Spin echo based cardiac diffusion imaging at 7T: An ex vivo study of the porcine heart at 7T and 3T
(2019)
Purpose of this work was to assess feasibility of cardiac diffusion tensor imaging (cDTI) at 7 T in a set of healthy, unfixed, porcine hearts using various parallel imaging acceleration factors and to compare SNR and derived cDTI metrics to a reference measured at 3 T. Magnetic resonance imaging was performed on 7T and 3T whole body systems using a spin echo diffusion encoding sequence with echo planar imaging readout.
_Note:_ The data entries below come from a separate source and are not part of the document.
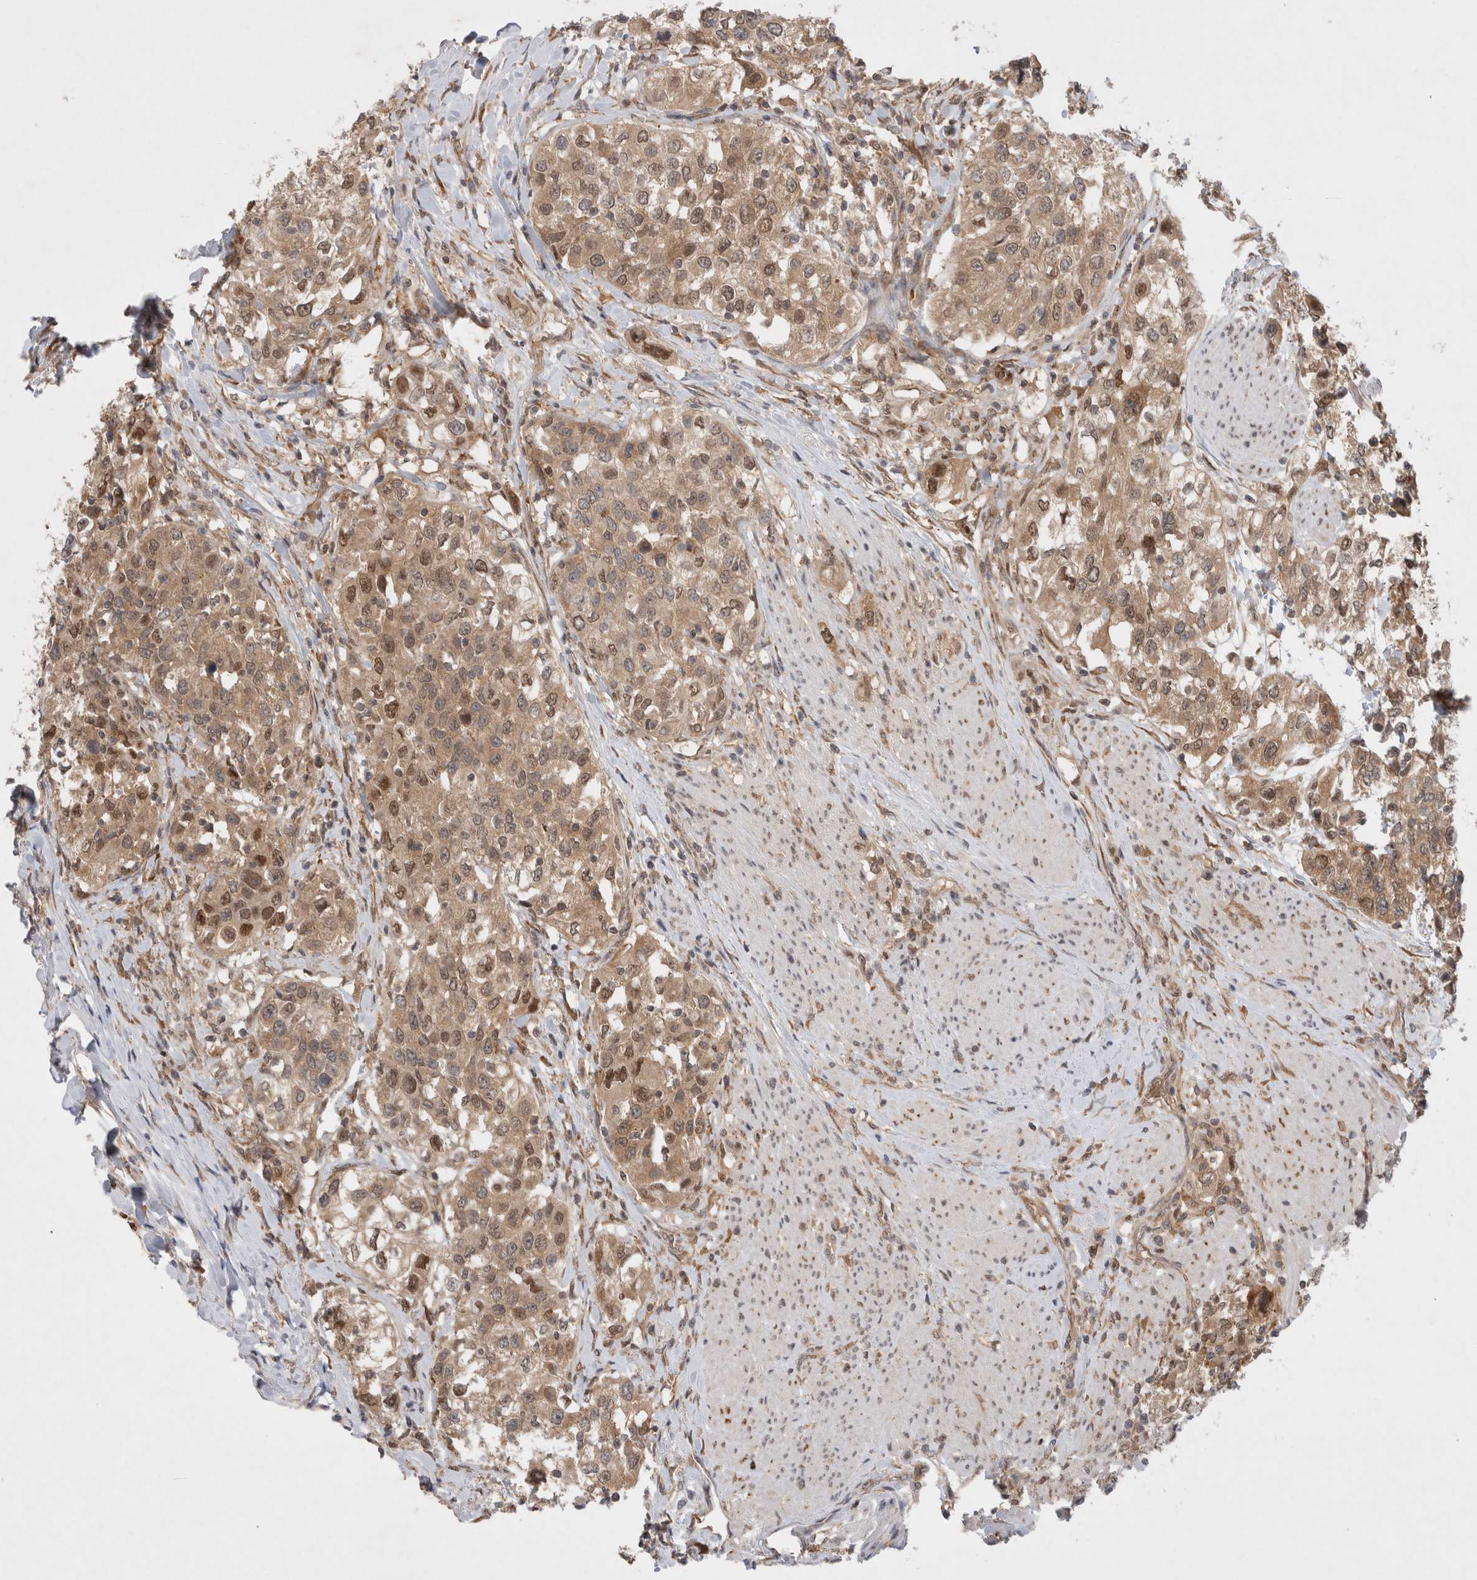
{"staining": {"intensity": "moderate", "quantity": ">75%", "location": "cytoplasmic/membranous,nuclear"}, "tissue": "urothelial cancer", "cell_type": "Tumor cells", "image_type": "cancer", "snomed": [{"axis": "morphology", "description": "Urothelial carcinoma, High grade"}, {"axis": "topography", "description": "Urinary bladder"}], "caption": "High-magnification brightfield microscopy of urothelial cancer stained with DAB (3,3'-diaminobenzidine) (brown) and counterstained with hematoxylin (blue). tumor cells exhibit moderate cytoplasmic/membranous and nuclear expression is present in about>75% of cells.", "gene": "EIF3E", "patient": {"sex": "female", "age": 80}}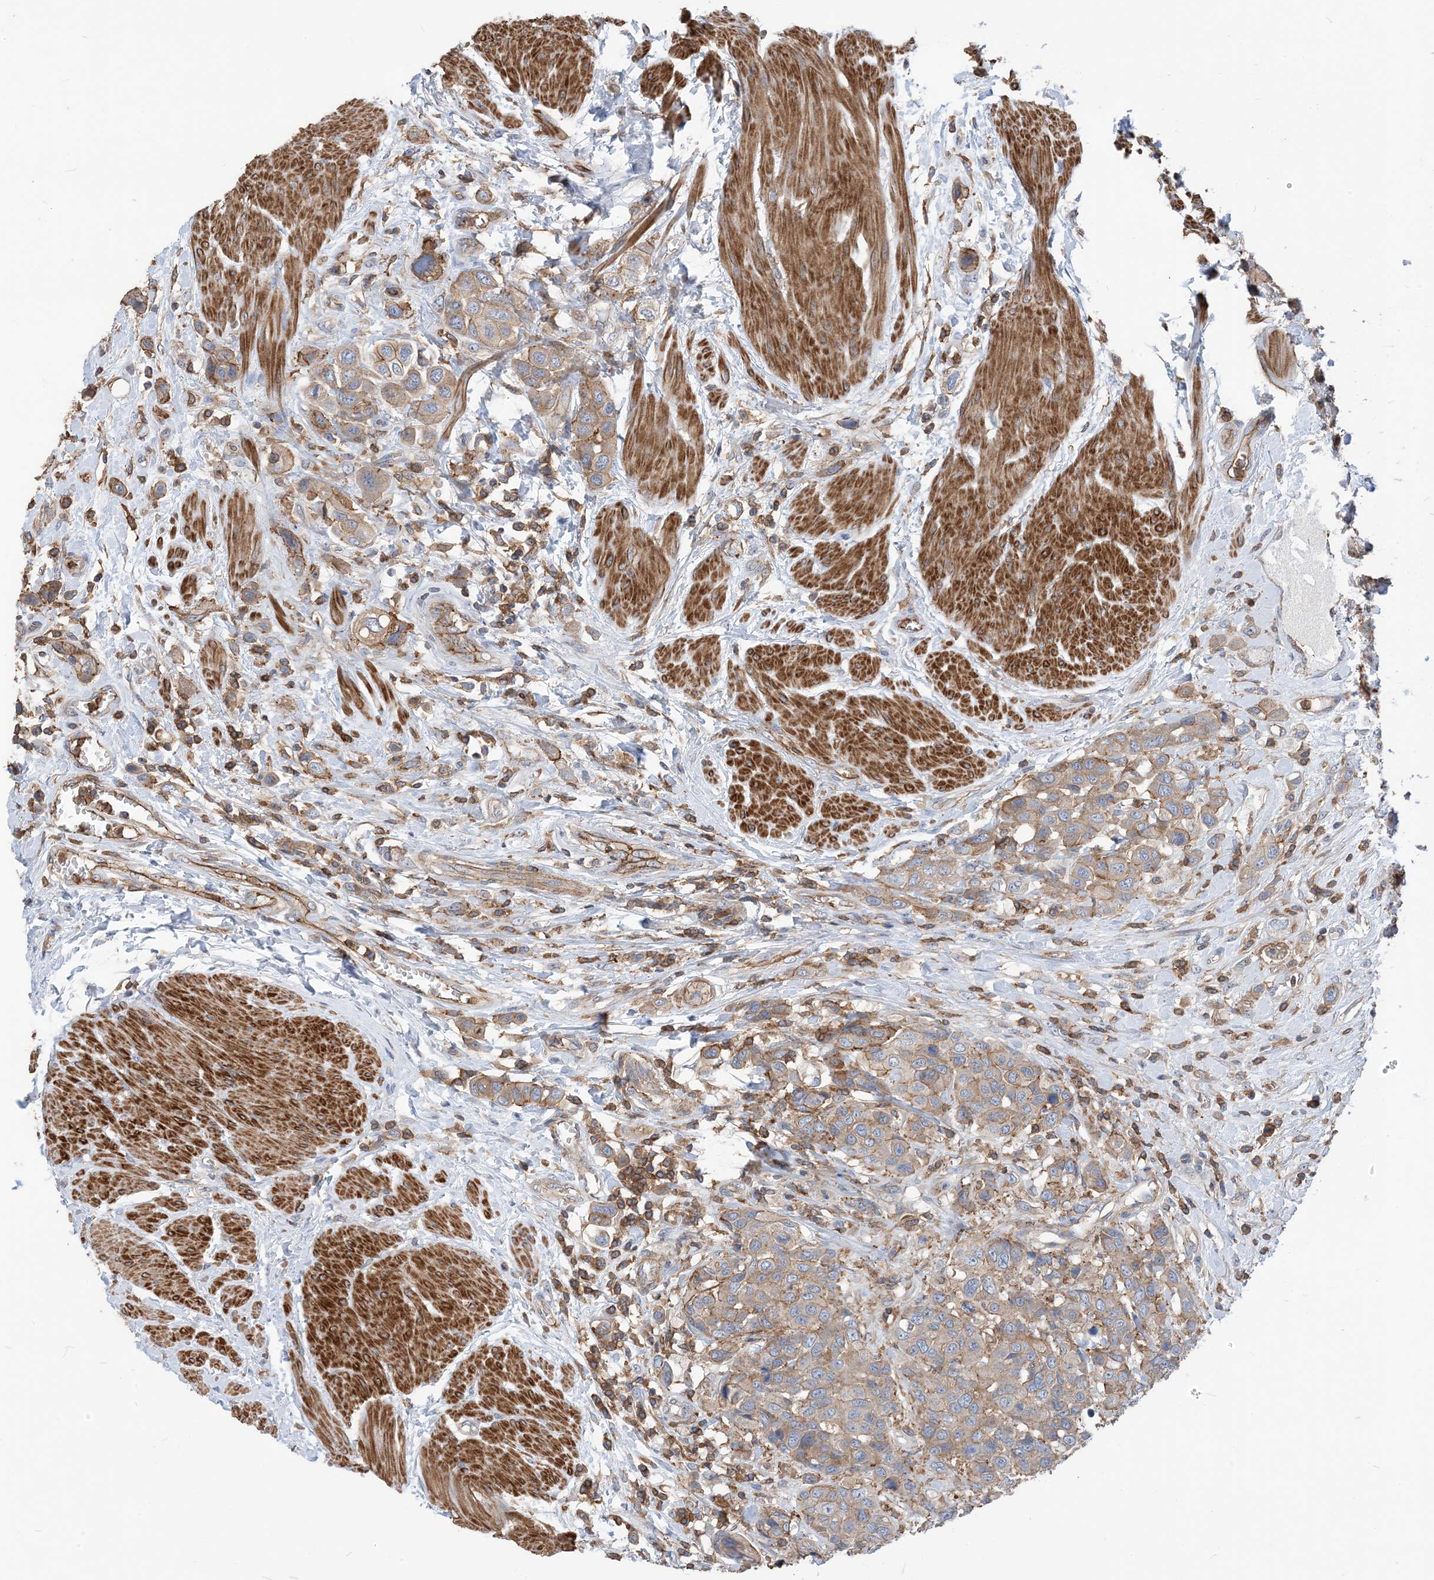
{"staining": {"intensity": "weak", "quantity": "25%-75%", "location": "cytoplasmic/membranous"}, "tissue": "urothelial cancer", "cell_type": "Tumor cells", "image_type": "cancer", "snomed": [{"axis": "morphology", "description": "Urothelial carcinoma, High grade"}, {"axis": "topography", "description": "Urinary bladder"}], "caption": "Immunohistochemical staining of high-grade urothelial carcinoma shows low levels of weak cytoplasmic/membranous protein staining in approximately 25%-75% of tumor cells.", "gene": "PARVG", "patient": {"sex": "male", "age": 50}}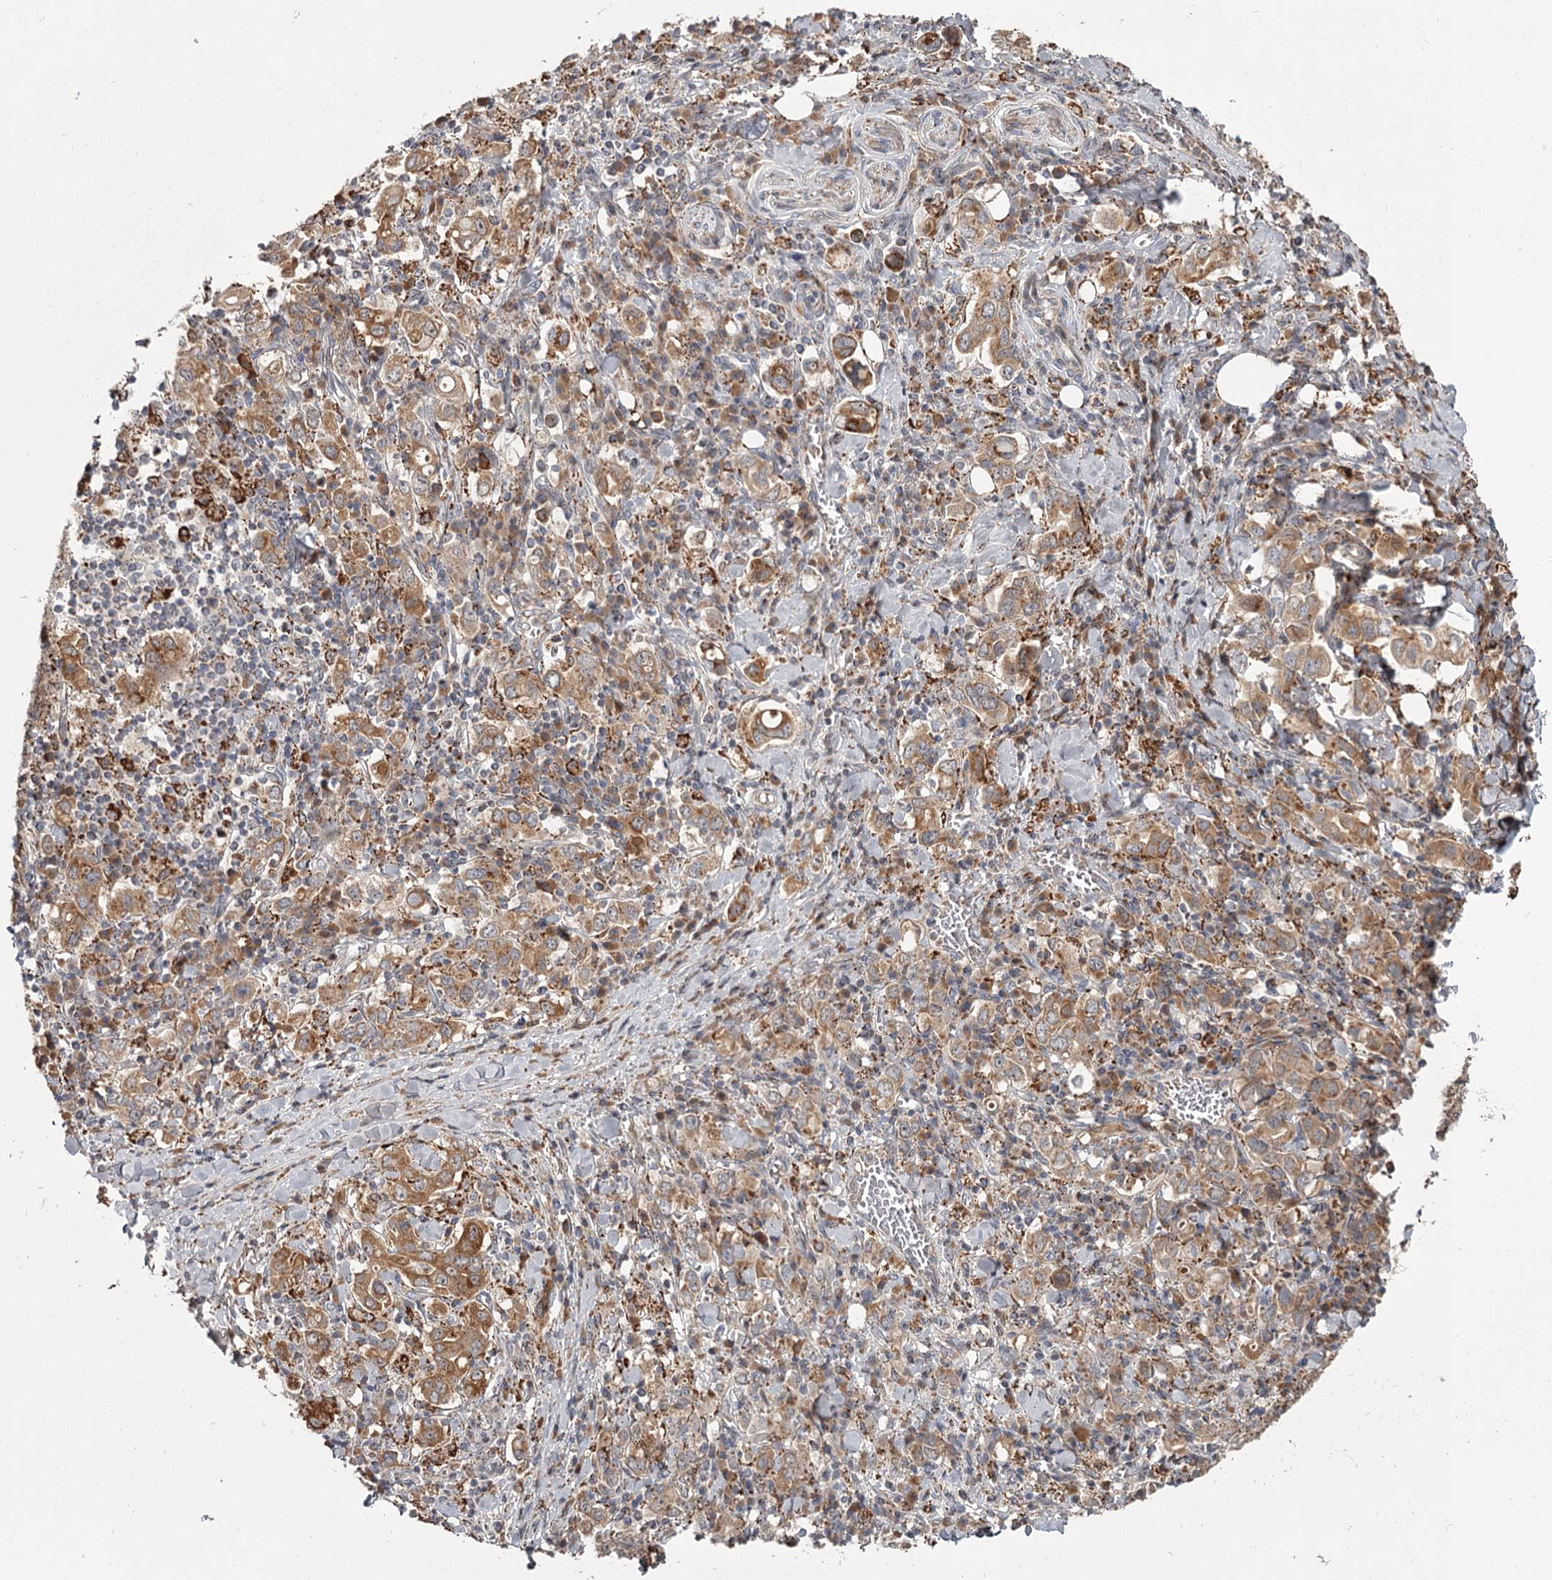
{"staining": {"intensity": "moderate", "quantity": ">75%", "location": "cytoplasmic/membranous"}, "tissue": "stomach cancer", "cell_type": "Tumor cells", "image_type": "cancer", "snomed": [{"axis": "morphology", "description": "Adenocarcinoma, NOS"}, {"axis": "topography", "description": "Stomach, upper"}], "caption": "This image demonstrates stomach cancer (adenocarcinoma) stained with immunohistochemistry (IHC) to label a protein in brown. The cytoplasmic/membranous of tumor cells show moderate positivity for the protein. Nuclei are counter-stained blue.", "gene": "CDC123", "patient": {"sex": "male", "age": 62}}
Five reference (b = 0 s/mm\(^2\)) images and 30 diffusion directions (b = 700 s/mm\(^2\)) were acquired at both 7 T and 3 T using a GRAPPA acceleration factor R = 1. Scans at 7 T were repeated using R = 2, R = 3, and R = 4. SNR evaluation was based on 30 reference (b = 0 s/mm\(^2\)) images of 30 slices of the left ventricle and cardiac DTI metrics were compared within AHA segmentation. The number of hearts scanned at 7 T and 3 T was n = 11. No statistically significant differences were found for evaluated helix angle, secondary eigenvector angle, fractional anisotropy and apparent diffusion coefficient at the different field strengths, given sufficiently high SNR and geometrically undistorted images. R≥3 was needed to reduce susceptibility induced geometric distortions to an acceptable amount. On average SNR in myocardium of the left ventricle was increased from 29±3 to 44±6 in the reference image (b = 0 s/mm\(^2\)) when switching from 3 T to 7 T. Our study demonstrates that high resolution, ex vivo cDTI is feasible at 7 T using commercial hardware.